[Extracted page text data]
============================================================

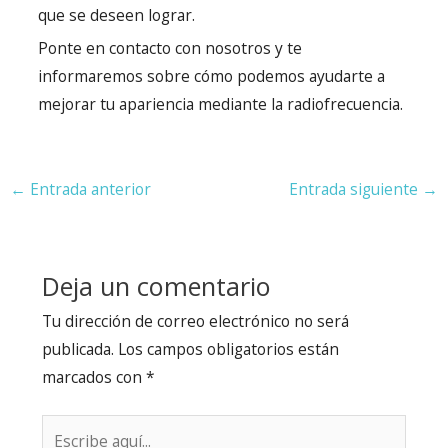
que se deseen lograr.
Ponte en contacto con nosotros y te
informaremos sobre cómo podemos ayudarte a
mejorar tu apariencia mediante la radiofrecuencia.
Navegación
←
Entrada anterior
Entrada siguiente
→
de
entradas
Deja un comentario
Tu dirección de correo electrónico no será
publicada.
Los campos obligatorios están
marcados con
*
Escribe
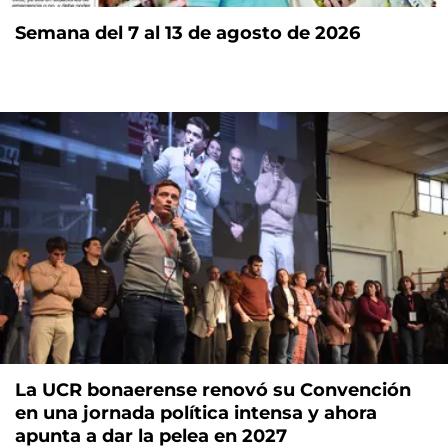
Semana del 7 al 13 de agosto de 2026
La UCR bonaerense renovó su Convención
en una jornada política intensa y ahora
apunta a dar la pelea en 2027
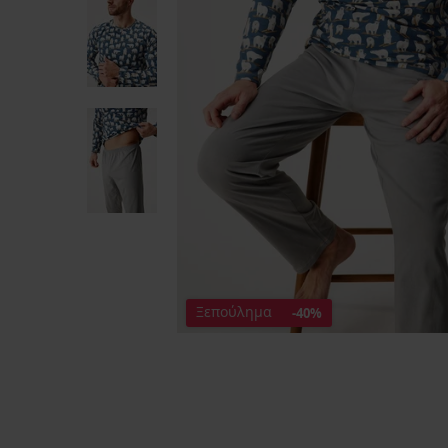
Ξεπούλημα
-40%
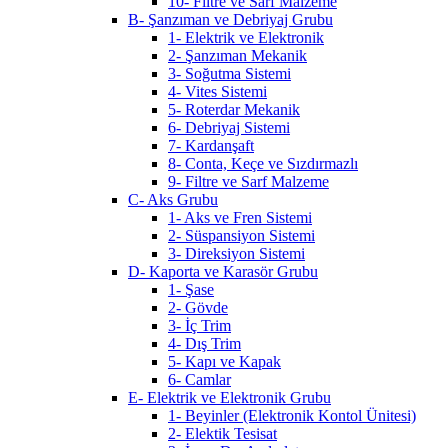
10- Filtre ve Sarf Malzeme
B- Şanzıman ve Debriyaj Grubu
1- Elektrik ve Elektronik
2- Şanzıman Mekanik
3- Soğutma Sistemi
4- Vites Sistemi
5- Roterdar Mekanik
6- Debriyaj Sistemi
7- Kardanşaft
8- Conta, Keçe ve Sızdırmazlı
9- Filtre ve Sarf Malzeme
C- Aks Grubu
1- Aks ve Fren Sistemi
2- Süspansiyon Sistemi
3- Direksiyon Sistemi
D- Kaporta ve Karasör Grubu
1- Şase
2- Gövde
3- İç Trim
4- Dış Trim
5- Kapı ve Kapak
6- Camlar
E- Elektrik ve Elektronik Grubu
1- Beyinler (Elektronik Kontol Ünitesi)
2- Elektik Tesisat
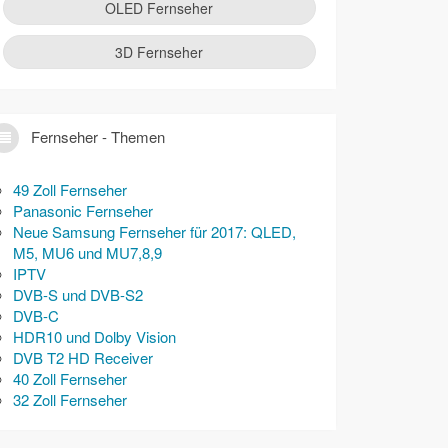
OLED Fernseher
3D Fernseher
Fernseher - Themen
49 Zoll Fernseher
Panasonic Fernseher
Neue Samsung Fernseher für 2017: QLED,
M5, MU6 und MU7,8,9
IPTV
DVB-S und DVB-S2
DVB-C
HDR10 und Dolby Vision
DVB T2 HD Receiver
40 Zoll Fernseher
32 Zoll Fernseher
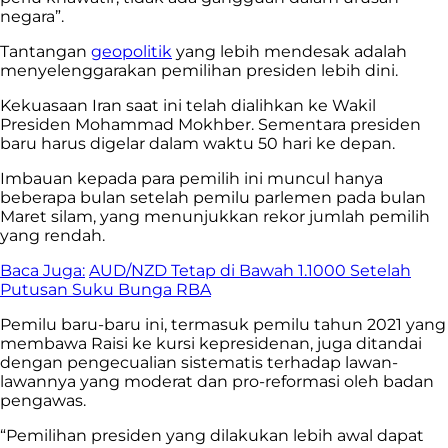
negara”.
Tantangan
geopolitik
yang lebih mendesak adalah
menyelenggarakan pemilihan presiden lebih dini.
Kekuasaan Iran saat ini telah dialihkan ke Wakil
Presiden Mohammad Mokhber. Sementara presiden
baru harus digelar dalam waktu 50 hari ke depan.
Imbauan kepada para pemilih ini muncul hanya
beberapa bulan setelah pemilu parlemen pada bulan
Maret silam, yang menunjukkan rekor jumlah pemilih
yang rendah.
Baca Juga:
AUD/NZD Tetap di Bawah 1.1000 Setelah
Putusan Suku Bunga RBA
Pemilu baru-baru ini, termasuk pemilu tahun 2021 yang
membawa Raisi ke kursi kepresidenan, juga ditandai
dengan pengecualian sistematis terhadap lawan-
lawannya yang moderat dan pro-reformasi oleh badan
pengawas.
“Pemilihan presiden yang dilakukan lebih awal dapat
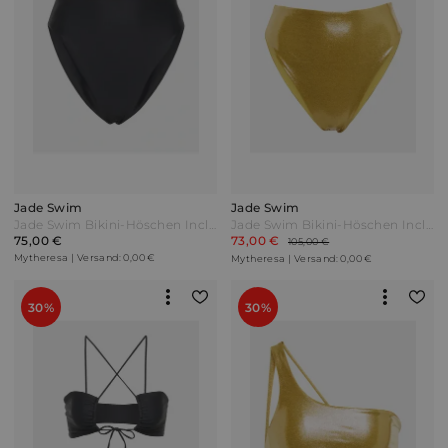
Jade Swim
Jade Swim
Jade Swim Bikini-Höschen Incline Schwarz
Jade Swim Bikini-Höschen Incline Gold
75,00 €
73,00 €
105,00 €
Mytheresa | Versand: 0,00 €
Mytheresa | Versand: 0,00 €
30%
30%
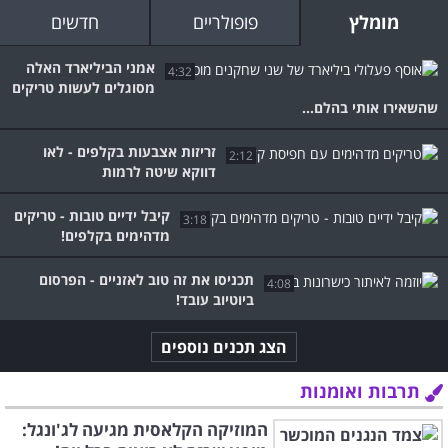
מומלץ
פופולריים
חדשים
אמני הביליארד האלה
4:32
מסוגלים לעשות טריקים
שהשאירו אותי בהלם...
זריזות אצבעות בקלפים - לאו
2:12
דווקא שיטה לרמות
קיבל ידיים טובות - טריקים
3:18
מדהימים בקלפים!
תכניסו את זה טוב לאזניים - הפרסום
4:08
ביוטיוב עובד!
הצג תכנים נוספים
תרבות ואומנות
המוזיקה הקלאסית מגיעה לג'ונגל:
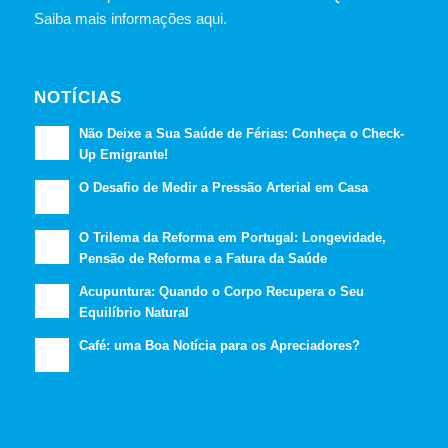
Saiba mais informações aqui.
NOTÍCIAS
Não Deixe a Sua Saúde de Férias: Conheça o Check-
Up Emigrante!
O Desafio de Medir a Pressão Arterial em Casa
O Trilema da Reforma em Portugal: Longevidade,
Pensão de Reforma e a Fatura da Saúde
Acupuntura: Quando o Corpo Recupera o Seu
Equilíbrio Natural
Café: uma Boa Notícia para os Apreciadores?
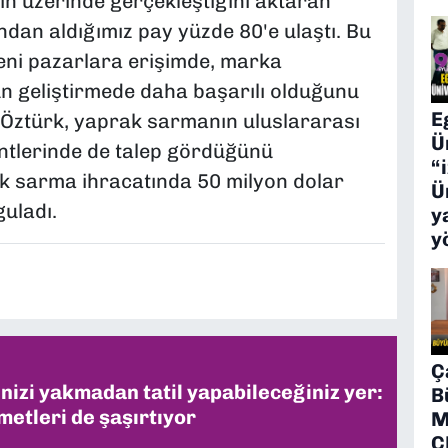
n üzerinde gerçekleştiğini aktaran
dan aldığımız pay yüzde 80'e ulaştı. Bu
yeni pazarlara erişimde, marka
n geliştirmede daha başarılı olduğunu
E
ı. Öztürk, yaprak sarmanın uluslararası
Ü
ntlerinde de talep gördüğünü
“
k sarma ihracatında 50 milyon dolar
Ü
guladı.
y
y
Ç
inizi yakmadan tatil yapabileceğiniz yer:
B
metleri de şaşırtıyor
M
C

============================================================

- **Written task**: Which lines above include the word "Malzeme"? Pick them out and copy them.

- **Solution to this exercise**:
10- Filtre ve Sarf Malzeme
9- Filtre ve Sarf Malzeme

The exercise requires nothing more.